Dream Exploration Two:
Look at It From
the Monster's Point of View

(presented with thanks to author Jeremy Taylor for the idea of changing the vantage point in a nightmare)

1. Choose a nightmare. It can be one you had a while back, one that's recent, or one that's recurring. It would be best to pick one with other people or creatures that are in some way creating the fear in the dream.

2. Write down the dream.
You may already have written it in your journal. If you have, write it again as you remember it and as you remember feeling it.

3. Now rewrite the dream from the perspective of the creature or person causing the fear.
If there isn't another creature or person in the dream, then create one and write it from that perspective. What's that character's reason or justification for his actions?
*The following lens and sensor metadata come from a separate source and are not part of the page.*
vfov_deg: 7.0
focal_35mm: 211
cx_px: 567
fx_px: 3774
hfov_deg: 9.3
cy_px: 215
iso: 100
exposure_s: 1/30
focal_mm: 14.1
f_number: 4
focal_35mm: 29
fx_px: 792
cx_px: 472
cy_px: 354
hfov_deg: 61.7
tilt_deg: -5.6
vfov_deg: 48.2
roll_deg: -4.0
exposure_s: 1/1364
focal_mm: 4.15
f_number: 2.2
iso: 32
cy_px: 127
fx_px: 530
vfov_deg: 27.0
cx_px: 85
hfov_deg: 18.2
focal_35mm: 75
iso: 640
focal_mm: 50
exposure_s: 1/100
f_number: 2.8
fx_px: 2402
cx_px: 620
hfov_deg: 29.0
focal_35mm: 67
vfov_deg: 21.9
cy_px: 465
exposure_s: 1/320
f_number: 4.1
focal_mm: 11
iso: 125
4. Next, see if there's any change in the way you experience the dream.
Does some of the fear go away? Do you have a better understanding of it?

Dream Exploration Three:
Spit It Up, Throw It Away

1. Find an object that appeals to you as a receptacle for your nightmares.
Make sure it is something that you can get rid of-water in a paper cup, for example, or a piece of paper. Don't use that priceless vase that has been in the family for three hundred years.

2. 'Talk' the nightmare into this object.
Tell it the dream in great detail, and then tell it what you want to have happen. For example, you might say, "My nightmares are with you and with you they will stay."
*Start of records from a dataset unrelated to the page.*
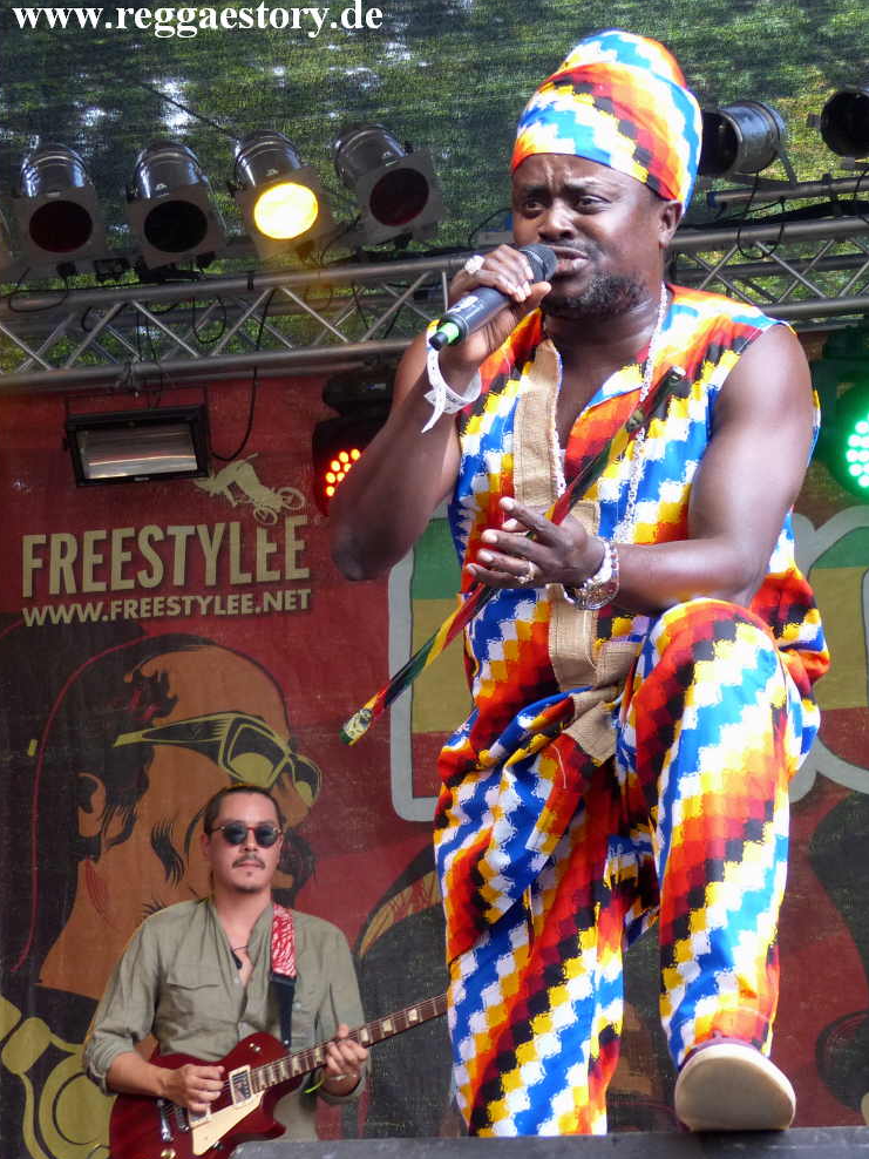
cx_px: 431
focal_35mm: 84
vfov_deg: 23.3
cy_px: 575
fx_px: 2812
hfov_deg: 17.6
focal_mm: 15
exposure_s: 1/60
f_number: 2.8
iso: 250
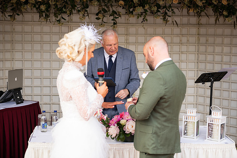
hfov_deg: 28.8
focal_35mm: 70
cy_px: 79
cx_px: 118
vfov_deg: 19.5
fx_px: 461
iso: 100
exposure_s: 1/160
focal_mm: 70
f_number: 3.5
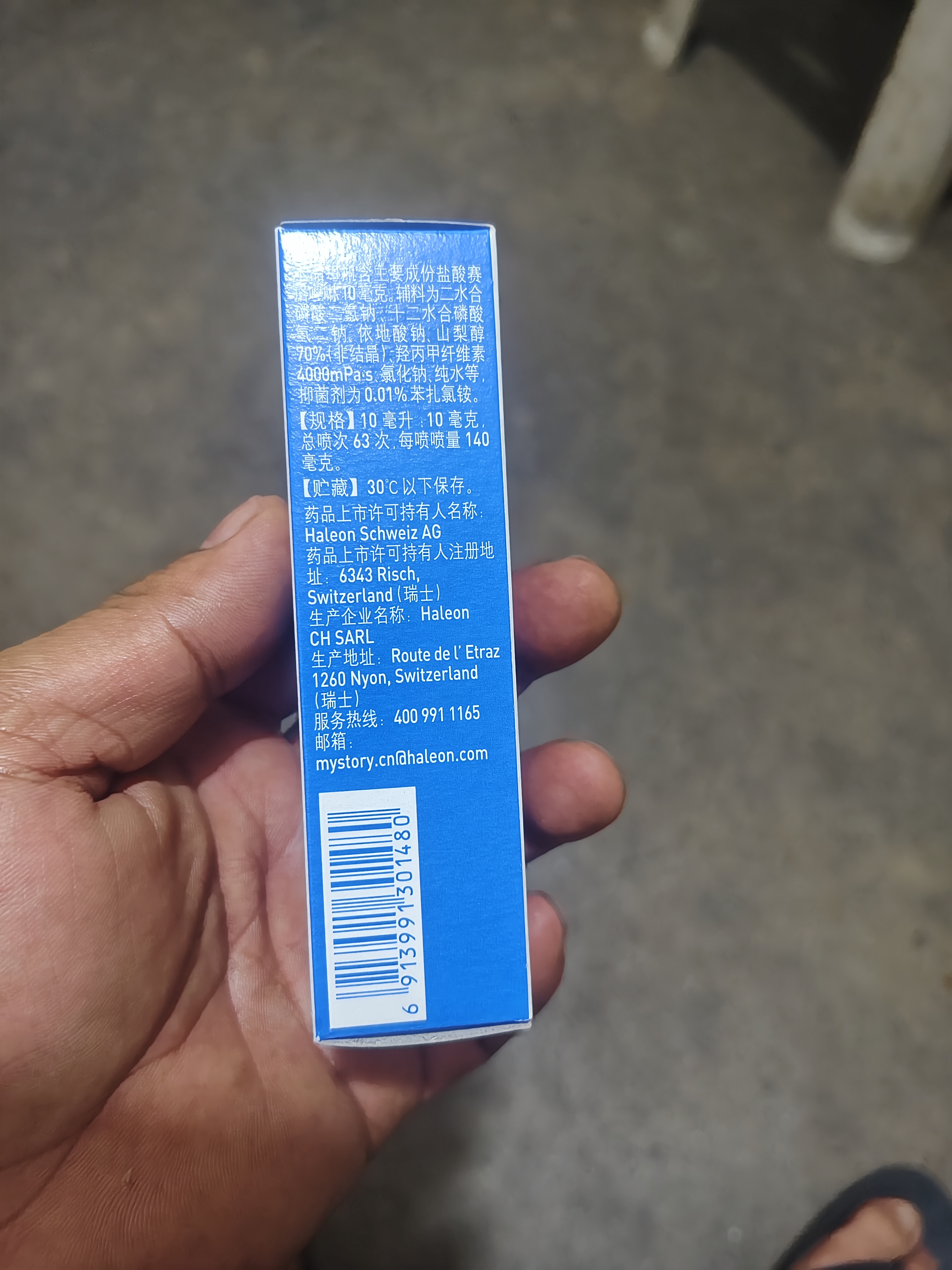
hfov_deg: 58.9
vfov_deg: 73.9
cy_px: 635
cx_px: 476
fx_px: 843
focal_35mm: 23
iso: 703
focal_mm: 5.56
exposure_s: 1/50
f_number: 1.88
3. Get rid of the recipient of the nightmare.
For example, if you were to use a glass of water, you would speak the dream into the water, throw away the water, and clean the glass thoroughly (to avoid having to throw away the glass as well). If you were to use a piece of paper, you would write down the dream in great detail, then burn the paper.

Whatever your beliefs about the origins or causes of nightmares, and whichever method you choose to use in dealing with them, it is sure that in journeying through these nighttime fears, we access a great deal of power and blur even more that border between our waking and dreaming beings.